Table of Contents ||| Chirobase Home Page
It is anatomy and physiology that are the surgeon's best guide to rational means of spinal treatment.
SIR ARTHUR KEITH, 1919
Going from one extreme to the other, we go from the top of the spine, "where Palmer works," to the bottom of the spine, "where Logan works." The Logan Basic Technique, taught at the Logan Basic College of Chiropractic in St. Louis, Missouri (approved by the International Chiropractic Association), proposes that misalignment of the sacrum (bone at the lower end of the spine -- between the "hip bones") is the primary cause of spinal disturbance above this bone, which, in turn, is the primary cause of disease.

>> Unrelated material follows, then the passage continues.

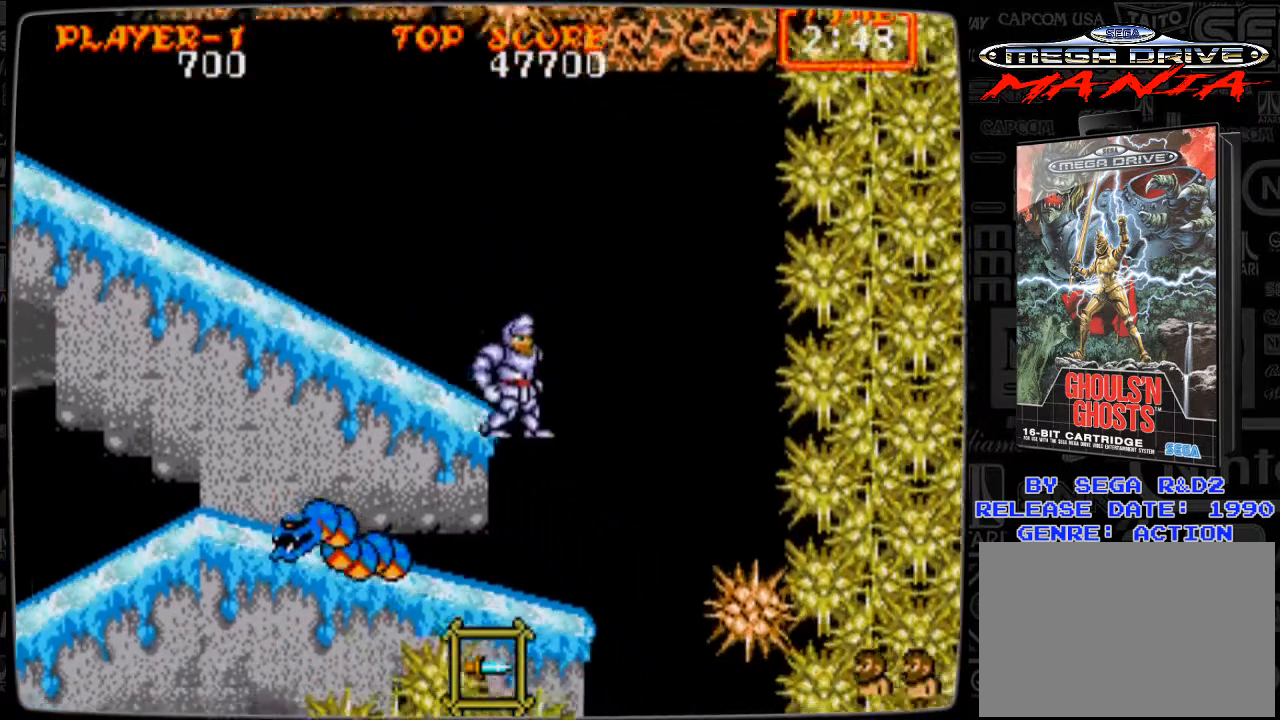
{"buttons": ["B", "DPAD_LEFT"], "events": [[83, "DPAD_DOWN", "down"], [83, "DPAD_RIGHT", "up"], [166, "DPAD_LEFT", "down"], [208, "B", "down"], [250, "B", "up"], [375, "B", "down"], [375, "DPAD_DOWN", "up"], [458, "B", "up"], [500, "B", "down"]]}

Logan, like Palmer, teaches a special "adjustment . . . for correction of measured "misalignment" of the guilty bone. In the Logan system, an elaborate and complicated method of measuring vertebral misalignment up and down the spine (starting with the sacrum) is employed. Needless to say, such routine measurement of the normal spine will reveal many "millimeters of displacement" as a result of normal mechanical asymmetry of the vertebrae.
While the Palmer practitioner will adjust the first bone of the spine (atlas) to straighten up the back, pelvis, and legs, and to remove "nerve interference," the Logan man will adjust the last major bone (sacrum) in an effort to do the same thing -- both, in opposite and roundabout ways, trying to prevent or "remove the cause of disease."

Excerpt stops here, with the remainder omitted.